◆ **Documento**:
☆ ☆ ☆ ☆ ☆ ☆ ☆

O romance compõe-se de
uma série de retratos de uma
elite carioca que o autor pretende equiparar a aristocratas
de Tolstói; de gente com "dinheiro antigo" à procura de um
sentido para a "boa vida". A costura tênue do texto é a relação
triangular entre Guerra, banqueiro "charmoso", refinado
mas nada intelectual, e Bea, filha da aristocracia dedicada a
cuidar da família após romance
com o doutor em filosofia Beau.
Além de memórias sobre um
Rio mítico, os tempos do romance são maio de 68 e Brasil,
1990. Seu assunto é o elogio dos
"poucos e bons", gente "bem
nascidérrima e distinta", do
"tempo das capitanias" e suas
reações progressivamente alérgicas a esquerdismos, ecologia,
à sujeirada imigrante e à política; o elogio da família e da integridade nas relações pessoais.

☆ ☆ ☆ ☆ ☆ ☆ ☆

◆ **Ações pedidas**:
**A)** Responda, com base no texto sobre o romance:
(i) A quem o autor pretende equiparar a elite carioca retratada?
(ii) Quais são os tempos do romance, além das memórias sobre um Rio mítico?
(iii) Com quem Bea teve um romance antes de se dedicar à família?
**B)** Reescreva em forma de lista o parágrafo do texto sobre o romance que começa com "O romance compõe-se de", mantendo os fatos principais.
**C)** Prossiga com o texto sobre o romance a partir do ponto em que ele termina.

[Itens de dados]
☆ ☆ ☆ ☆ ☆ ☆ ☆

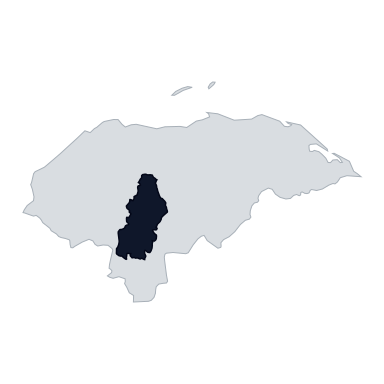 Francisco Morazán on a map of Honduras (Robinson projection)
{"feature_id": "HND-639", "entity_name": "Francisco Morazán", "entity_type": "Department", "adm_level": 1, "iso_a3": "HND", "parent_name": "Honduras", "parent_adm1": "", "projection": "robinson", "projection_center": [-87.226, 14.346], "detail": "fine", "context": "in_parent", "style": "filled", "palette": "ink", "viewbox_px": 384, "rotation_deg": 0, "n_neighbors": 0, "source": "natural_earth", "source_scale": "10m", "svg_char_len": 5800}
<svg xmlns="http://www.w3.org/2000/svg" viewBox="0 0 384 384"><path d="M361.0,176.7L346.9,175.7L340.3,177.7L337.4,182.0L335.0,183.9L332.9,183.5L328.7,185.2L322.4,189.0L316.6,190.5L311.5,189.5L310.1,190.5L309.7,191.7L308.9,193.0L306.9,193.6L304.7,193.3L302.1,191.9L300.8,192.5L300.6,195.0L299.2,195.7L296.6,194.5L293.7,195.4L290.5,198.4L285.9,199.0L280.0,197.3L275.4,194.1L272.2,189.3L268.3,188.1L261.5,191.6L258.6,195.8L258.0,198.3L258.7,200.7L257.5,202.2L254.3,203.0L251.9,205.8L250.3,210.7L250.0,214.5L250.9,217.1L249.4,219.1L245.3,220.3L240.4,224.5L234.8,231.7L229.2,236.7L223.6,239.6L220.9,242.7L221.1,246.2L220.8,247.3L219.7,247.7L217.9,248.2L207.2,240.6L204.1,235.4L201.4,236.2L198.0,238.8L193.3,244.7L188.2,252.8L185.7,253.7L173.0,252.5L166.3,253.2L164.9,254.3L164.3,257.2L164.7,261.2L166.5,275.4L167.6,281.2L166.5,283.0L163.1,283.3L158.7,284.1L156.2,286.8L155.7,289.6L155.4,293.4L154.0,297.4L151.3,300.3L148.5,301.3L133.4,302.0L133.6,295.5L129.3,292.8L126.8,287.3L124.6,283.6L125.3,281.4L125.1,278.8L118.9,276.7L113.1,278.3L109.8,277.3L107.4,275.9L111.6,272.6L111.9,270.7L110.5,269.2L109.1,268.3L109.5,264.6L110.4,260.3L112.8,250.1L111.9,248.4L108.0,245.3L103.1,245.0L97.7,246.0L95.1,244.4L92.9,240.9L89.0,239.3L82.2,242.1L75.0,246.2L72.8,247.8L70.9,247.6L70.1,244.4L69.8,240.7L69.3,239.8L65.5,238.5L61.0,237.5L58.7,236.5L56.5,234.0L51.2,230.7L49.9,228.3L42.8,222.7L41.3,220.0L39.7,218.0L36.2,215.4L33.5,216.1L24.4,212.9L23.0,212.6L24.3,209.8L27.2,205.5L33.5,200.7L34.0,196.8L32.4,189.4L30.7,184.6L31.6,182.4L33.6,173.7L35.1,171.7L44.2,167.3L45.0,166.7L52.2,160.6L60.1,153.8L68.3,146.3L77.5,137.9L82.6,133.0L84.9,130.8L90.2,132.6L94.4,128.6L96.8,127.3L102.4,122.5L104.2,121.5L113.6,119.5L118.1,119.6L122.1,124.4L125.3,127.0L131.2,124.8L136.2,124.3L156.8,128.8L164.9,126.8L180.0,126.4L186.7,127.5L196.3,121.1L202.4,119.8L209.6,116.9L208.6,113.8L206.9,112.5L217.8,113.8L234.2,120.2L251.6,119.1L257.8,115.6L261.9,114.6L279.7,121.2L284.4,126.3L288.1,126.8L290.9,125.6L291.7,124.6L288.2,123.5L286.6,121.9L300.6,125.0L327.2,149.0L327.7,151.0L316.4,143.9L310.4,144.4L308.9,145.6L309.2,149.4L309.8,151.3L312.4,151.5L314.3,150.4L318.9,151.7L322.0,154.3L325.8,158.2L328.1,162.5L330.5,162.6L332.9,160.0L337.3,159.7L340.3,162.6L342.4,162.4L339.4,157.9L332.6,153.5L334.2,153.3L349.4,161.3L353.7,171.3L357.2,173.6L361.0,176.7ZM183.2,90.4L174.5,95.3L171.8,95.2L175.8,91.4L182.2,88.2L187.7,86.6L192.2,87.3L183.2,90.4ZM213.1,85.2L208.9,88.8L208.2,87.2L210.2,83.9L212.7,82.0L215.1,82.2L214.5,83.6L213.1,85.2Z" fill="#d9dde1" stroke="#a8b0b8" stroke-width="1"/><path d="M134.4,197.0L134.6,196.9L134.7,196.4L134.7,196.2L134.9,196.1L135.1,196.1L135.4,196.0L135.9,195.6L136.0,195.5L136.2,195.4L136.5,195.3L136.7,195.2L137.2,194.9L137.3,194.7L137.2,194.5L137.3,194.2L137.8,192.5L138.2,191.1L137.9,188.9L137.7,188.0L137.7,187.0L137.9,186.4L138.1,186.1L138.2,185.9L138.4,185.8L139.5,185.7L140.4,185.0L139.9,184.1L139.8,183.6L139.5,183.3L139.3,183.1L138.4,182.6L139.4,181.0L139.8,180.1L140.3,179.2L141.4,178.1L141.6,177.8L141.6,177.4L141.7,176.2L141.7,175.5L142.7,174.6L145.2,174.2L145.8,174.3L146.4,174.4L146.8,174.7L147.7,174.9L150.6,174.8L152.4,175.2L152.6,175.9L152.8,176.3L153.3,177.1L153.8,177.6L155.1,178.4L155.7,179.1L156.5,179.6L156.7,179.8L156.9,179.9L156.4,180.4L155.9,182.1L155.4,182.6L155.7,183.9L155.9,184.4L156.3,185.0L156.5,185.7L156.7,187.4L156.8,188.1L157.2,188.7L157.7,191.0L159.4,195.7L160.0,197.0L160.7,197.9L161.2,198.4L162.3,198.6L162.8,199.2L164.7,201.2L165.7,202.7L165.7,203.8L165.4,204.8L165.5,205.3L165.6,205.9L166.2,206.9L166.4,207.3L166.5,208.3L166.7,209.1L167.4,211.2L167.3,212.1L163.3,215.6L161.5,217.5L161.1,219.5L160.0,221.6L157.4,224.2L156.7,226.1L156.1,227.1L156.0,227.4L156.1,227.6L156.5,227.7L156.8,227.9L157.0,228.2L157.1,228.5L156.5,229.7L155.4,229.9L154.5,229.7L153.8,229.7L152.6,230.2L152.9,231.3L154.4,233.5L155.9,234.7L156.3,235.0L156.4,235.4L156.5,236.1L156.3,238.5L155.8,239.8L155.1,240.5L154.2,241.1L152.3,240.7L152.6,241.6L152.6,242.0L152.6,242.6L152.3,243.2L152.2,244.0L152.3,245.2L152.0,248.1L151.0,250.9L150.1,252.2L149.8,252.5L149.0,252.5L147.6,252.2L147.2,251.9L146.0,250.7L145.1,250.3L144.8,250.8L144.7,251.0L144.6,251.5L144.6,252.4L144.6,253.3L144.8,253.9L145.1,254.4L145.7,255.7L145.7,256.6L145.3,257.3L144.8,258.3L144.7,259.4L144.7,259.6L144.4,259.6L141.8,258.3L140.1,259.0L137.4,257.9L135.5,258.1L135.0,257.9L134.3,257.5L132.1,257.8L131.4,257.0L130.3,255.8L130.2,255.0L130.6,254.0L130.7,253.7L130.1,253.7L129.9,253.7L129.3,253.6L128.7,253.4L127.6,253.4L127.0,253.6L126.8,254.3L126.7,255.9L126.4,257.3L126.4,258.2L126.6,259.0L126.2,259.3L125.6,259.1L124.2,258.1L122.3,256.5L122.1,256.3L121.9,256.1L121.7,256.0L120.7,256.1L119.0,255.7L116.8,254.1L116.4,253.3L116.5,250.6L116.5,248.8L118.0,246.6L118.4,245.2L118.6,244.9L118.7,244.5L119.1,242.3L119.2,241.1L118.2,233.0L118.3,231.7L119.4,230.2L119.8,229.7L120.2,229.5L120.5,229.6L122.3,229.3L123.8,228.5L124.5,228.1L124.8,227.6L124.9,227.3L125.4,226.0L126.5,225.2L127.9,224.9L128.3,224.6L128.6,224.2L128.6,223.9L128.5,223.6L128.3,223.2L128.1,223.0L127.9,222.9L127.5,222.7L127.2,222.3L126.9,221.9L126.7,221.6L126.6,220.9L126.5,218.5L126.6,217.8L126.7,217.4L127.0,217.3L127.5,217.4L128.2,217.7L128.6,217.6L128.9,217.3L130.3,215.2L130.9,213.9L130.7,213.4L129.4,212.3L129.3,212.1L129.2,211.9L129.4,211.7L129.6,211.5L129.6,210.9L129.5,210.6L129.3,210.3L128.0,209.1L127.2,208.5L126.9,208.0L126.7,207.4L126.5,206.9L126.4,206.0L129.1,202.9L129.6,201.8L129.7,201.5L129.7,201.1L129.8,200.8L129.8,199.8L129.9,199.6L130.0,199.5L130.5,199.6L131.0,199.8L131.4,199.9L131.5,199.9L131.8,200.0L131.8,200.3L132.1,200.5L132.3,200.6L132.5,200.6L133.1,200.6L133.9,199.0L134.1,198.2L134.1,197.8L134.1,197.5L134.0,197.0L134.0,196.8L134.1,196.7L134.2,196.8L134.3,196.9L134.4,197.0Z" fill="#0f172a" stroke="#020617" stroke-width="1.5"/></svg>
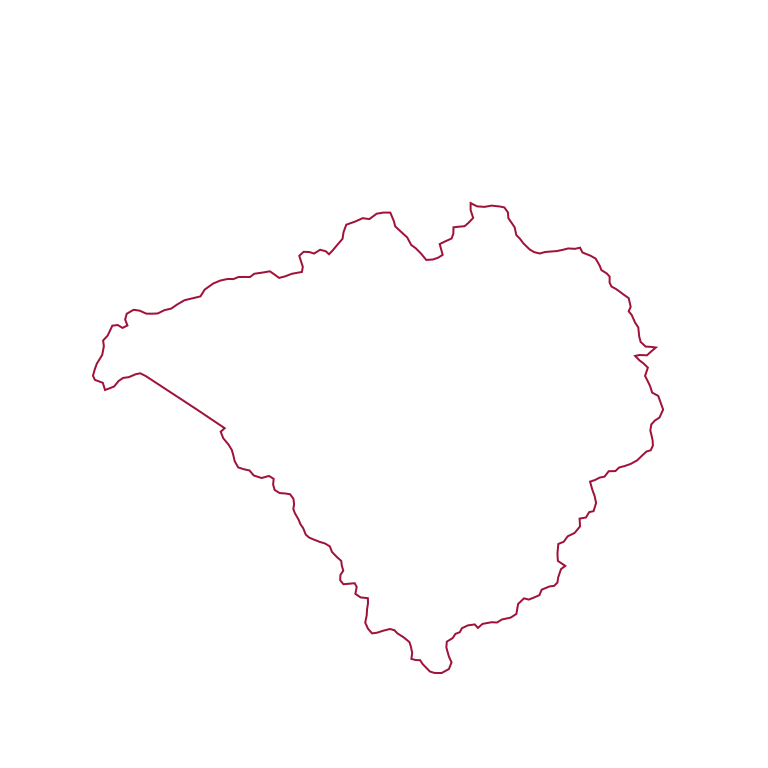 Ribeirão Branco, São Paulo, Brazil (Albers equal-area conic projection), rotated 32°
{"feature_id": "56859067B550904293643", "entity_name": "Ribeirão Branco", "entity_type": "district", "adm_level": 2, "iso_a3": "BRA", "parent_name": "Brazil", "parent_adm1": "São Paulo", "projection": "albers", "projection_center": [-48.778, -24.254], "detail": "fine", "context": "isolated", "style": "outline", "palette": "rose", "viewbox_px": 768, "rotation_deg": 32, "n_neighbors": 0, "source": "geoboundaries", "source_scale": "gbopen_adm2", "svg_char_len": 3597}
<svg xmlns="http://www.w3.org/2000/svg" viewBox="0 0 768 768"><g transform="rotate(32 384 384)"><path d="M618.1,508.8L614.3,499.5L616.3,491.6L621.0,490.1L624.2,485.8L627.7,480.7L626.7,474.9L631.6,468.0L635.2,465.1L636.3,460.5L634.2,455.7L632.2,447.2L634.1,442.2L625.2,441.9L620.9,435.8L616.6,427.3L620.0,422.6L620.5,415.8L624.6,409.3L625.7,400.9L621.2,394.5L626.0,390.2L625.9,383.9L629.1,380.8L626.9,372.5L622.1,367.5L616.6,363.2L610.5,357.6L613.9,353.5L616.5,349.1L620.1,345.7L620.8,338.9L626.4,335.2L627.6,330.3L631.6,326.0L635.5,321.1L639.2,314.5L640.8,307.9L642.4,302.1L645.3,298.9L644.7,293.8L641.8,289.6L638.7,286.4L634.5,282.3L632.1,276.6L633.1,271.4L635.4,266.5L634.3,257.8L622.9,248.8L616.0,249.2L610.8,244.8L606.1,241.8L601.1,238.8L599.1,230.3L593.0,229.0L588.2,228.6L582.1,227.1L585.2,224.1L591.8,220.3L593.4,214.6L595.2,209.0L590.0,211.4L586.1,213.6L579.3,212.3L575.2,208.4L569.6,201.2L564.4,198.9L557.5,194.2L553.0,192.7L552.3,187.8L546.0,181.5L540.0,181.2L535.5,180.8L530.7,180.5L525.3,180.8L521.6,178.5L518.4,173.3L514.3,172.2L508.0,172.2L504.1,169.3L497.0,165.5L490.9,165.8L482.6,167.3L478.0,164.5L474.3,168.2L468.4,171.4L464.6,175.4L460.1,179.7L450.9,186.5L446.9,190.8L441.4,192.6L436.2,192.7L427.8,190.9L422.1,188.7L417.3,187.6L411.8,181.9L407.5,180.0L401.6,177.5L398.2,172.8L392.5,170.5L388.6,171.9L380.7,175.7L375.4,180.5L368.9,184.0L361.6,184.7L365.2,190.5L371.6,195.9L370.3,202.4L368.7,207.5L363.9,211.1L359.9,214.3L363.2,219.9L364.2,224.8L360.2,230.8L357.1,235.8L365.3,243.4L363.1,248.0L359.6,252.4L354.1,256.4L346.0,253.7L338.7,252.0L333.5,251.7L326.0,247.4L317.4,245.8L310.0,244.4L306.0,240.6L298.5,235.3L292.6,239.0L287.5,243.5L284.2,251.9L278.0,254.7L273.7,261.2L267.6,268.9L269.2,276.6L271.9,282.8L270.8,289.8L269.7,297.8L268.6,303.1L264.2,302.3L258.7,304.0L255.6,310.4L250.6,311.7L245.8,314.5L244.2,320.2L248.6,323.9L253.1,327.7L255.0,332.5L247.4,339.4L242.7,345.6L238.8,349.6L233.6,349.2L227.5,348.9L221.8,354.0L215.5,359.3L213.7,364.3L209.5,366.8L203.9,370.4L200.7,374.8L195.7,377.8L190.3,383.1L185.9,389.3L181.9,399.0L181.9,407.0L175.5,413.5L170.4,418.7L166.5,426.1L163.6,432.8L158.7,437.7L154.7,444.1L149.9,447.4L145.1,450.3L137.9,451.3L132.3,453.8L128.6,460.8L130.3,466.5L135.4,470.3L132.5,475.0L126.9,475.1L122.7,478.5L124.0,489.4L122.7,495.9L126.4,500.4L129.6,508.6L129.7,519.0L131.0,525.0L132.8,531.2L136.7,533.7L144.9,532.0L150.6,536.9L153.6,533.0L156.5,529.0L157.3,522.1L159.6,517.0L163.9,513.5L168.4,507.1L171.6,504.1L177.9,503.5L237.9,504.8L272.3,505.9L270.8,511.0L276.4,515.2L284.1,517.7L289.9,520.6L293.9,524.2L298.3,528.6L304.5,532.0L310.2,530.6L315.7,528.6L322.0,530.6L330.0,528.6L335.2,522.9L340.7,522.9L343.3,528.1L347.4,531.8L353.3,531.8L358.8,528.9L362.9,527.3L368.1,529.4L371.5,533.7L373.3,538.0L376.9,540.8L383.3,544.2L387.5,547.2L391.7,549.0L397.5,553.2L401.9,553.9L406.4,553.2L413.0,552.0L418.5,550.5L424.1,550.4L428.9,554.0L435.7,555.7L441.5,556.7L444.5,560.4L448.4,563.9L448.2,568.9L450.8,573.6L455.7,575.3L460.2,571.9L464.7,568.5L468.4,570.6L470.9,577.1L477.2,577.4L483.8,574.2L486.5,578.2L489.3,584.6L491.9,589.3L494.5,596.3L500.1,600.0L506.0,601.8L509.7,598.8L514.1,593.6L518.9,588.6L523.2,587.3L527.8,588.4L534.6,588.4L542.3,589.4L545.9,592.4L550.4,597.1L552.9,602.6L557.2,601.3L560.9,599.1L565.4,601.1L570.8,602.4L575.3,603.5L579.9,602.3L586.0,598.6L590.1,591.3L588.8,584.3L583.3,580.6L579.8,577.4L576.5,574.4L573.8,569.2L576.9,563.0L577.0,558.0L579.8,554.4L579.5,549.8L583.0,544.3L588.4,539.8L592.9,541.1L594.7,535.2L601.5,529.0L606.2,526.4L608.8,521.2L615.2,515.0L618.1,508.8Z" fill="none" stroke="#9f1239" stroke-width="2"/></g></svg>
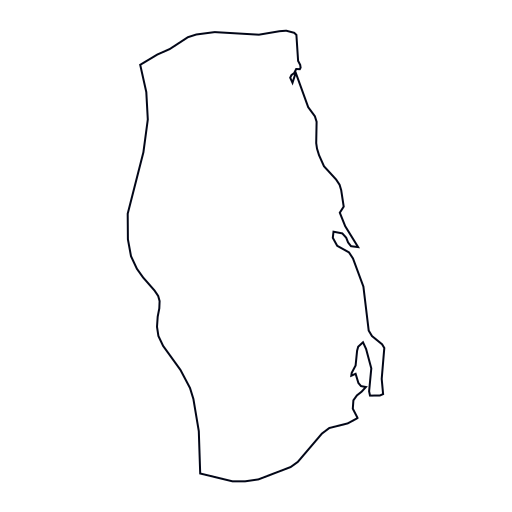 the Province of Bình Định
{"feature_id": "VNM-485", "entity_name": "Bình Định", "entity_type": "Province", "adm_level": 1, "iso_a3": "VNM", "parent_name": "Vietnam", "parent_adm1": "", "projection": "albers", "projection_center": [109.055, 14.11], "detail": "fine", "context": "isolated", "style": "outline", "palette": "ink", "viewbox_px": 512, "rotation_deg": 0, "n_neighbors": 0, "source": "natural_earth", "source_scale": "10m", "svg_char_len": 1351}
<svg xmlns="http://www.w3.org/2000/svg" viewBox="0 0 512 512"><path d="M296.4,34.9L298.1,60.9L300.2,64.9L300.6,67.6L299.8,69.2L296.2,69.0L294.1,73.2L291.5,75.0L290.2,77.7L292.5,82.8L295.0,75.0L295.4,71.8L308.2,107.2L314.9,116.3L316.6,121.8L316.2,143.1L317.0,148.6L319.0,155.1L324.0,166.3L336.1,179.5L339.6,184.8L341.2,190.2L343.7,206.6L339.8,212.7L345.2,226.2L358.1,247.1L351.0,246.2L348.1,242.5L346.2,237.7L342.3,233.4L333.5,231.7L332.8,237.8L337.2,245.8L349.0,252.4L353.0,258.5L363.4,286.6L368.7,330.6L372.0,336.1L382.1,344.3L384.3,348.0L381.7,378.9L383.1,394.1L379.9,395.5L370.0,395.6L369.1,391.3L371.3,368.4L366.1,349.0L363.0,342.3L358.2,346.7L357.1,350.7L355.6,365.5L351.7,372.9L351.3,375.7L355.6,373.8L358.4,383.0L361.0,386.1L365.9,387.0L361.6,391.7L356.9,395.4L353.4,400.3L352.8,408.7L357.4,417.6L357.5,418.0L356.6,418.6L347.7,423.4L329.3,428.0L321.9,433.6L297.8,461.9L290.7,467.0L258.4,479.4L245.3,481.3L232.4,481.3L200.2,473.5L198.8,431.2L193.4,399.0L190.0,388.0L180.5,370.0L163.1,345.9L158.4,336.0L157.0,326.8L157.7,316.6L159.3,308.4L159.6,301.1L158.2,296.0L154.5,290.5L143.1,277.5L136.9,268.8L131.0,256.2L127.9,239.3L127.7,213.7L143.4,152.3L147.8,119.5L146.3,92.1L140.2,64.8L157.4,54.5L169.8,49.0L187.9,37.2L196.3,34.5L214.7,32.1L258.9,34.7L279.6,31.2L286.2,30.7L294.2,32.8L296.4,34.9Z" fill="none" stroke="#020617" stroke-width="2"/></svg>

☆ ☆ ☆ ☆ ☆ ☆ ☆

◆ **Respostas dadas**:
**A)**
(i) Aos aristocratas de Tolstói.
(ii) Maio de 68 e Brasil, 1990.
(iii) Com o doutor em filosofia Beau.

**B)**
- O romance é uma série de retratos de uma elite carioca que o autor quer equiparar a aristocratas de Tolstói. São pessoas de "dinheiro antigo" que buscam um sentido para a "boa vida".
- O texto se apoia na relação triangular entre Guerra, Bea e Beau. Guerra é um banqueiro "charmoso", refinado e nada intelectual. Bea é filha da aristocracia e se dedica à família depois de um romance com Beau, doutor em filosofia.
- Além de memórias sobre um Rio mítico, os tempos do romance são maio de 68 e o Brasil de 1990.
- O assunto é o elogio dos "poucos e bons", gente "bem nascidérrima e distinta", do "tempo das capitanias". O texto mostra as reações cada vez mais alérgicas dessa gente a esquerdismos, à ecologia, à "sujeirada imigrante" e à política. Também elogia a família e a integridade nas relações pessoais.

**C)**
Tudo isso pode ser bom material, mas o fascínio pelo exclusivismo social é de uma reverência kitsch. Não há ironia
no sonho franciscano de "suprema elegância, poder e cultura", para citar um personagem
de Paulo Emílio Salles Gomes,
um antípoda de Francis. Os tipos de "Carne Viva" são quase
sempre "insiders" acima do
bem e do mal. A caracterização
disso é bisonha, com sinais
conspícuos de riqueza e "cultura" sendo arremessados na cara
do leitor com mão pesada.
Guerra viaja a Paris num dia
de maio de 68. De manhã, ouve
de um banqueiro francês informações de coxia sobre o que
Pompidou e De Gaulle farão da
revolta. De noite, revê Bea, no
Ritz, que namora Beau, não só
um dos líderes da insurreição
como amigo de Cohn-Bendit,
de Carlos, o Chacal, e do pessoal do Baader-Meinhof, com
quem praticará terrorismo,
apesar de admirador basbaque
de Moisés, Gandhi e Tolstói. No
Ritz encontra ainda Mariazinha Vendange, aristocrata que
se tornou lésbica, caricatamente "culta e sarcástica" e cujo pai
foi amigo de Mostesquiou, que
inspirou o nobre gay Charlus
de Proust. E ature-se o "name
dropping" e citações erradas e
clichês da "sofisticação".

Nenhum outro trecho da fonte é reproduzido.